Aetna Chairman and CEO Mark Bertolini, and corporate headquarters in Hartford, Connecticut (Noah Berger/Fortune Global Forum via Flickr, Ron Antonelli/Bloomberg via Getty Images)

Aetna Chairman and CEO Mark Bertolini, and corporate headquarters in Hartford, Connecticut (Noah Berger/Fortune Global Forum via Flickr, Ron Antonelli/Bloomberg via Getty Images)

However, if the company were to move ahead on such a proposal, under the accommodation reached with Rouillard, Aetna would hold off on further rate increases for a short period. Aetna also would file proposed rates 90 days in advance of their effective date, up from 60 days under current rules.

Rouillard said those conditions offer an incentive for the company to negotiate further with her office.

“It forces them to come to the table and work something out that’s reasonable,” Rouillard said.

Aetna hasn’t sold individual policies on the Covered California insurance exchange, and the company told regulators it has no plans to do so.

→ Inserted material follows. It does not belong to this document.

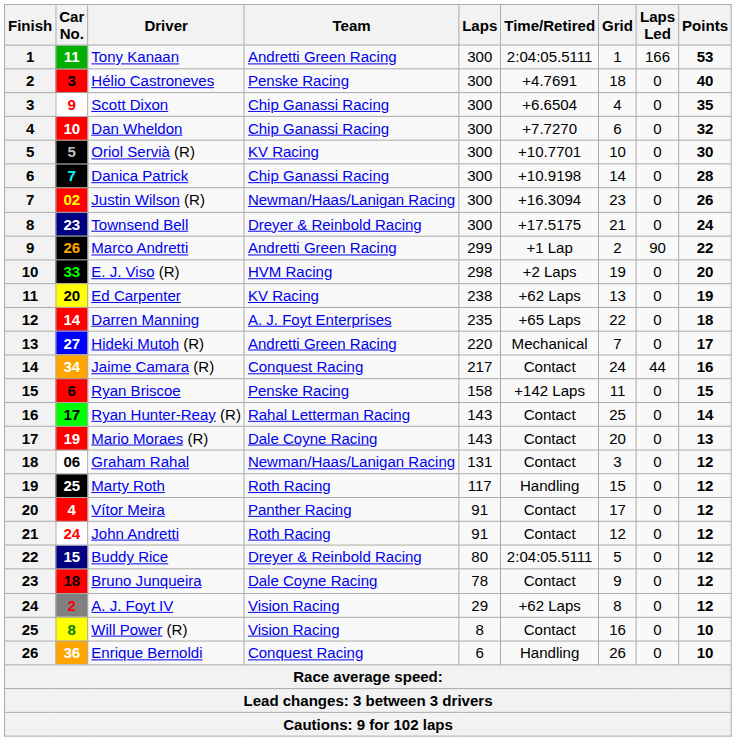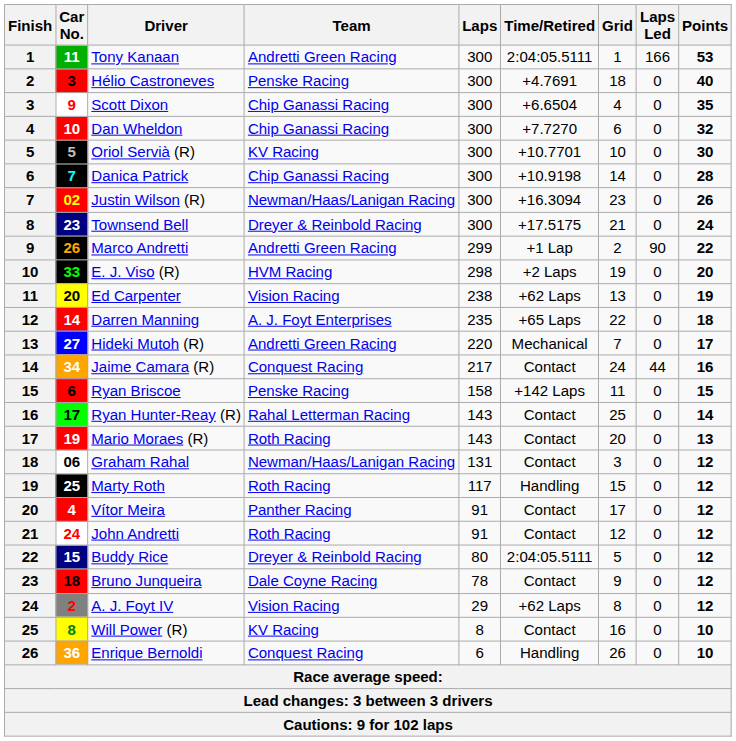Ed Carpenter | Team: KV Racing -> Vision Racing
Mario Moraes (R) | Team: Dale Coyne Racing -> Roth Racing
Will Power (R) | Team: Vision Racing -> KV Racing
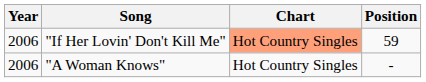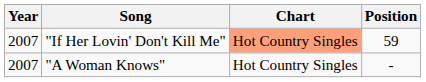"If Her Lovin' Don't Kill Me" | Year: 2006 -> 2007
"A Woman Knows" | Year: 2006 -> 2007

Humana also doesn’t sell policies on the California exchange.

Ana Gupte, a health-care analyst at the investment bank Leerink Partners, said Rouillard’s decision is “another indication that the merger antitrust review is on track” for Aetna, particularly in light of more pushback against Anthem.

At a hearing in January with the managed-care agency, Aetna executives said that the company’s combination with Humana should yield $1.25 billion in savings by 2018 and even more in subsequent years.

But some consumer groups and health-policy experts have questioned whether much of those savings will be passed along to policyholders.

In her review, Rouillard also criticized Aetna for poor marks on patient care. In the agreement, Aetna pledged to improve its scores on care for hypertension, diabetes, stroke and prevention of heart attacks by the end of 2018.

Aetna also agreed to spend $49.5 million toward community investment, including:

  • $23 million over two years for expansion of its Fresno service center and to help cover health benefits for lower-income workers.
  • $16.5 million to support accountable-care organizations and pay-for-performance programs in California.
  • $6 million over three years to nonprofit organizations providing consumer assistance to seniors, persons with disabilities and patients who are eligible for both Medicare and Medicaid.
  • $3 million over three years to the California Dental Association Foundation to support dental services for low-income and underserved communities.
  • $1 million for telehealth services to increase access for mental health care and to reduce unnecessary emergency room visits.